» **TASK REQUIREMENTS**
Your task is to output the entries below word for word.

___ SOURCE MATERIAL ___

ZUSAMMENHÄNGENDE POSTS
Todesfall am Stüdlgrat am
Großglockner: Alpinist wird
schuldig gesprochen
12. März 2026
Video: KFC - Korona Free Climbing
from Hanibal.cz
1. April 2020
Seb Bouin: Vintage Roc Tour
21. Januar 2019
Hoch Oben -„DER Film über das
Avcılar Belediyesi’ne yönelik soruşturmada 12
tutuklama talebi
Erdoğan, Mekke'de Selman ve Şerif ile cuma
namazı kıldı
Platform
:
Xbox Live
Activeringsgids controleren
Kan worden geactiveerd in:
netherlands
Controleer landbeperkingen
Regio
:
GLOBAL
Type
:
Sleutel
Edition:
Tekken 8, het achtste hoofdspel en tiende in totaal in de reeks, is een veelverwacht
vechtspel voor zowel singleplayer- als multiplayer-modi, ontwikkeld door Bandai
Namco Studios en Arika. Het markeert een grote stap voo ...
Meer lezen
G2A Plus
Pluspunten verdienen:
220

___

» **RESULT FOR THIS EXERCISE**
ZUSAMMENHÄNGENDE POSTS
Todesfall am Stüdlgrat am
Großglockner: Alpinist wird
schuldig gesprochen
12. März 2026
Video: KFC - Korona Free Climbing
from Hanibal.cz
1. April 2020
Seb Bouin: Vintage Roc Tour
21. Januar 2019
Hoch Oben -„DER Film über das
Avcılar Belediyesi’ne yönelik soruşturmada 12
tutuklama talebi
Erdoğan, Mekke'de Selman ve Şerif ile cuma
namazı kıldı
Platform
:
Xbox Live
Activeringsgids controleren
Kan worden geactiveerd in:
netherlands
Controleer landbeperkingen
Regio
:
GLOBAL
Type
:
Sleutel
Edition:
Tekken 8, het achtste hoofdspel en tiende in totaal in de reeks, is een veelverwacht
vechtspel voor zowel singleplayer- als multiplayer-modi, ontwikkeld door Bandai
Namco Studios en Arika. Het markeert een grote stap voo ...
Meer lezen
G2A Plus
Pluspunten verdienen:
220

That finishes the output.